Will climate change push fragile states to become failed states? Will it increase the frequency of humanitarian missions for the military, or create new sparring over competing sovereignty claims in the melting Arctic?

In the Huffington Post, John Wihbey's article "Overselling 'Climate Conflict'?" looks at newly emerging questions about the links between climate and security.
Wihbey—a correspondent for NPR's "On Point" and the Yale Forum on Climate Change and the Media—cites ECSP Director Geoff Dabelko as one environmental-security expert who is urging researchers to back up their assertions with hard data.

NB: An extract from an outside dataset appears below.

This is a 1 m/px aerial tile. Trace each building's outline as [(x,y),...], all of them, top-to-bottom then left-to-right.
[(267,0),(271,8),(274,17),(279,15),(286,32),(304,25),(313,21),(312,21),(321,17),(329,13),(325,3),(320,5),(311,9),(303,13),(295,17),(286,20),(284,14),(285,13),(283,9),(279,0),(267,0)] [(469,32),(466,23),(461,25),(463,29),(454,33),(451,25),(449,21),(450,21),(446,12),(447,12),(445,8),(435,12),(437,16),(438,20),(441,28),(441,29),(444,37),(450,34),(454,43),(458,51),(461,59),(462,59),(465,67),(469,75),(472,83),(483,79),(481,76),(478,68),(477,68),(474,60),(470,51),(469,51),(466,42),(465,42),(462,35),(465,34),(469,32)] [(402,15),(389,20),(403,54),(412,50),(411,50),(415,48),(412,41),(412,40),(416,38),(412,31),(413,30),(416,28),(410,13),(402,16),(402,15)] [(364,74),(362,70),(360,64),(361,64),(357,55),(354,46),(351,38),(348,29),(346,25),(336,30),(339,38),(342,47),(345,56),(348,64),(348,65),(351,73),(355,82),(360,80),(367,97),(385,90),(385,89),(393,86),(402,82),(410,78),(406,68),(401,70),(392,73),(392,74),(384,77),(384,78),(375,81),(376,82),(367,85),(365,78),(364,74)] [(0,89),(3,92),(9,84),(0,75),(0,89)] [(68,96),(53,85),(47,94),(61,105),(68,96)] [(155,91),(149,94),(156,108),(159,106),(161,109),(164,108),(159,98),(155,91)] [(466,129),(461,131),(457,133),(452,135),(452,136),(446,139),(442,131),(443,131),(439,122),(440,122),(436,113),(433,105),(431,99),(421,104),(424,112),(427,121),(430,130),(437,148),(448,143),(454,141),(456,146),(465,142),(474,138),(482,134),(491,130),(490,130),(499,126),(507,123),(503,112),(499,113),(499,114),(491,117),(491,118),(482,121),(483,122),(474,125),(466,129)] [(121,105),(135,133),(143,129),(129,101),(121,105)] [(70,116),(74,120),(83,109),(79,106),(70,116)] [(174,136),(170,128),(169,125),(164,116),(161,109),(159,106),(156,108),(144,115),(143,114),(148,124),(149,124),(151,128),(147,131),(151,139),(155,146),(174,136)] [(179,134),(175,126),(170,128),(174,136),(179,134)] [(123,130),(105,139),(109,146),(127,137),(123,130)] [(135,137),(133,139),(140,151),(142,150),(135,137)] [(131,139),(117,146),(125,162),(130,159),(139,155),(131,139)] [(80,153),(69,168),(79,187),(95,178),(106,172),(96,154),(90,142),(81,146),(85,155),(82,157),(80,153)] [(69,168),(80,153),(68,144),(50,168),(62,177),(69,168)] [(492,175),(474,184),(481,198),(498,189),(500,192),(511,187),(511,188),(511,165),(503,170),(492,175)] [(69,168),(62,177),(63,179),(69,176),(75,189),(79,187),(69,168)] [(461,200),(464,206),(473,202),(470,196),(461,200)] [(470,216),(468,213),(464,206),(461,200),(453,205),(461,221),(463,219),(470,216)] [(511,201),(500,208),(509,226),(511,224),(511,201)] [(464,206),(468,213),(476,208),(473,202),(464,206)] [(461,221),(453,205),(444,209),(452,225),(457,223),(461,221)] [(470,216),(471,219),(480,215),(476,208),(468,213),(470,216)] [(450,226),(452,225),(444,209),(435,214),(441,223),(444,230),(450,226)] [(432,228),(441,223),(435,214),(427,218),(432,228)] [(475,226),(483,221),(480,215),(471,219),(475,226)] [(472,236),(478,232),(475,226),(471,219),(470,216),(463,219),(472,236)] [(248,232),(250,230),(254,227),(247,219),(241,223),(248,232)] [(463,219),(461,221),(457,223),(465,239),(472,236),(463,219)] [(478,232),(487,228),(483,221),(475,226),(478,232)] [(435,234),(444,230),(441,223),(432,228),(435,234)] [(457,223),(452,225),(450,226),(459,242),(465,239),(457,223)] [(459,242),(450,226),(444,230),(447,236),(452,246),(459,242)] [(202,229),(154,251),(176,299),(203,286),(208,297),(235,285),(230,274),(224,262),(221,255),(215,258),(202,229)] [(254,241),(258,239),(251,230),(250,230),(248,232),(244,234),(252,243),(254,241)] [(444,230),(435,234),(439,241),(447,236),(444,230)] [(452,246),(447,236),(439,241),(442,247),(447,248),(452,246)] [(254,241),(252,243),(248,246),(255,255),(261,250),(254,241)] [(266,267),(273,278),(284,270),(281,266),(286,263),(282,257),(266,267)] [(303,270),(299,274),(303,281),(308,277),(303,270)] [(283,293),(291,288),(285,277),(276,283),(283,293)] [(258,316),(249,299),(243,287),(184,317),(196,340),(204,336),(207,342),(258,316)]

Dabelko's foreword to the latest issue of the ECSP Report urges policymakers not to allow the new focus on climate security to detract from other, equally pressing problems.

Wihbey writes:

"Of course, the Obama team talks a lot about the security dimensions of climate change. And they should. Governments are supposed to look at over-the-horizon threats…But some veteran watchers of the environmental security field are expressing a note of caution amid the flurry of new threat-focused reports. They welcome the attention to climate concerns, and they don't doubt that there's real risk down the road. Yet, they are worried about exaggeration and lack of clear analysis.

‘Our challenge now is to utilize this attention wisely and avoid overplaying our hand by fueling false fears,' Geoffrey Dabelko, director for the Environmental Change and Security Program at the non-partisan Woodrow Wilson International Center for Scholars, writes in a new report."